I really like Fallen Order. So much that at one point, I was convinced I’d be 100%’ing it, but I’ve had to accept that likely won’t happen. I’m going to be bummed when it’s all over, but it’s also a game fighting me in strange and frustrating ways, a game that’s encouraging me to explore every nook and cranny of its world, but in the same breath, fighting that impulse.
Fallen Order is a game with a lot of influences, though primarily Dark Souls and Metroid. And the moment you invoke those influences, you start setting expectations, and people start making assumptions. In this case, it’s about the Metroid part, where players spend the game unlocking new tools (force powers), allowing them to access new spots in old areas. Fallen Order is so transparent about this that when you can’t access a certain area, it’s literally marked as “blocked” on the map and flips to a different color when it’s accessible. You are expected to come back and start finding all this stuff—it’s core to the game’s DNA. But there are other big markers, too.

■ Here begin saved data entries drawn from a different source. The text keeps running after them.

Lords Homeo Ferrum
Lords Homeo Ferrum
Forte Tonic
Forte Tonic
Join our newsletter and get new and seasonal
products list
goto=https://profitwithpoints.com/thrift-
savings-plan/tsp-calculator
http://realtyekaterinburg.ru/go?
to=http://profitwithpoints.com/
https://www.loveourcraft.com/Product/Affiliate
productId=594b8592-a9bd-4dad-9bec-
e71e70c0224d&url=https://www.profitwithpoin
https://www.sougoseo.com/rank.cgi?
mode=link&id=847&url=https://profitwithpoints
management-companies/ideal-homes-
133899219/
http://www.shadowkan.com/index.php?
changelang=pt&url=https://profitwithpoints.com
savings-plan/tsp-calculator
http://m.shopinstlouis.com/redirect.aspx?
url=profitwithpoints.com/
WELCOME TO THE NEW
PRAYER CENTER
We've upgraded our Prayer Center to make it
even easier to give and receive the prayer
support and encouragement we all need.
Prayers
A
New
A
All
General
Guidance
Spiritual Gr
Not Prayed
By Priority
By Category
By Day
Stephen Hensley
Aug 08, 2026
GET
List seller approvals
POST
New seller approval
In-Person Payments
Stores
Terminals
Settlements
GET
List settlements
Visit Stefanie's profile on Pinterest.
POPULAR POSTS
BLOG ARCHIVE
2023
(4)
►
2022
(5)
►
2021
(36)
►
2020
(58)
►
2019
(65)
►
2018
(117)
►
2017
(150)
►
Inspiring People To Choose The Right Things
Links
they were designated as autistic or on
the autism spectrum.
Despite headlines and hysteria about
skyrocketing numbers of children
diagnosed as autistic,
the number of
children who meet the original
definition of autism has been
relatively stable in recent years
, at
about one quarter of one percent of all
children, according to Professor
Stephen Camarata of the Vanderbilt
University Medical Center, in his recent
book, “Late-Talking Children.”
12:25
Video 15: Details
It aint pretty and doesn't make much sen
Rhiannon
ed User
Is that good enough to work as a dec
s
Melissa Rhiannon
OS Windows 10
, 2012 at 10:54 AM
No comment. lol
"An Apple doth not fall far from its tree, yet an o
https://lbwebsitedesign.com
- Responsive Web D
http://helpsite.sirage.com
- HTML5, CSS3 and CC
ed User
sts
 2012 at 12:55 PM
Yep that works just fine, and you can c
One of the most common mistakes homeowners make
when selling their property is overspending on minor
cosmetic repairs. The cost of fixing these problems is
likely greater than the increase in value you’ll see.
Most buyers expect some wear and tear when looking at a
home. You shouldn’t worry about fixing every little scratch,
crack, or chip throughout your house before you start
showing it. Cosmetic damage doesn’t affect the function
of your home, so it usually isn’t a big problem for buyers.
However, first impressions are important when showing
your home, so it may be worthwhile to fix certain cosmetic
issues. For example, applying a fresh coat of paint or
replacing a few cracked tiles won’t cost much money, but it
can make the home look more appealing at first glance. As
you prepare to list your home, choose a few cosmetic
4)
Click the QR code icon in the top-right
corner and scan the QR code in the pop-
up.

In most games, you move straight from point A to point B. When you put a percentage counter in a game, you immediately have my attention. It’s a signal, a declaration—a game saying “I want to be explored, and I’m going to reward your attention to detail.” Fallen Order is one of those. When you load the map, a few things are listed: the number of chests in the area, how many secret upgrades are hiding, and a percentage marker that slowly goes up as you see every room, open every chest, find every upgrade. It’s goofy, but watching that number go up is profoundly satisfying, and turns exploration into a meta puzzle. Now, it’s about trying to find the last area you haven’t discovered, even if it contains nothing at all!
But Fallen Order’s level design is strange and labyrinthian. It’s meant to be confusing, and hard to parse. You’re supposed to get lost. This is true even in areas with traditional building structures. Wherever you go, Fallen Order will twist and turn in ways that make it difficult to remember where you came from and where you’re coming. The in-game map is of little help, a perplexing rendering of the world that provides precious little context for what you’re looking at. It’s neat that you can move the map around like a 3D object, but the map doesn’t even fully connect from one area to the other, rendering it useless as areas get much larger.
Along the way, you find meditation points, aka checkpoints, where you can unlock new skills and refill your health items. These spots are all over Fallen Order—you’re probably finding a new one every 15 or 20 minutes. What you can’t do in Fallen Order, however, is fast travel between meditation points. On some level, I get it; a level design trick Fallen Order relies on over and over again is having you go through an area with lots of paths you can’t go down without a new power, obtaining that new power, and then coming all the way back, now with the ability to head down those paths. But even after you’ve exhausted all the story beats on a planet, even when the game’s plot has come to a conclusion, you still need to walk through the entire level to reach old areas. I often didn’t know how to properly navigate Fallen Order’s worlds when I was in the thick of them, let alone having to come back 10 hours later.
All I want to do is track down the handful of chests I’m missing, but as designed, getting there would take more effort than it’s worth. Granted, that’s partly because Fallen Order isn’t hiding anything useful in its chests beyond aesthetics, but quite often, the journey to finding those chests is still worth it. A clever puzzle here, a tough platforming section there. That’s what I’m here for, but in Fallen Order, there’s a chance it’s going to take me upwards of 30 minutes merely trying to get back to the area I need to explore further. That’s not worth it.
This is a weirdly common problem in games like this, too.
One of my favorite Metroid-style games in recent memory is Ori and the Blind Forest. Beautiful to look at and beautiful to play, it also drove me up a wall. Some ways through the game, you’re forced to escape an area and it gets inexplicably locked off from the player. Not temporarily— permanently. You can’t go back. Problem: you cannot 100% the game without fully exploring this area, a game that tracks completion. This is a huge no-no in games like this, and left me with a sour taste in my mouth, even though I utterly adored everything else.
The developers did, however, later address the issue. In the game’s “Definitive Edition,” released a year after the game’s original launch, they allowed players to return to that area. (Unfortunately, you’re still screwed if you, like me, have a save game from the original sitting at 97%.) Interestingly, they also addressed a complaint similar to Fallen Order, by allowing players to jump between checkpoints. Upon realizing all of this while researching this piece, I immediately started downloading Ori and the Blind Forest: Definitive Edition on my Switch.
I can only hope Respawn will think about making similar changes in the future. All I want to do is play everything this game, a game I’m having a great time with, has to offer. I realize such changes don’t happen overnight, but hey, I’d be happy to have a reason to come back.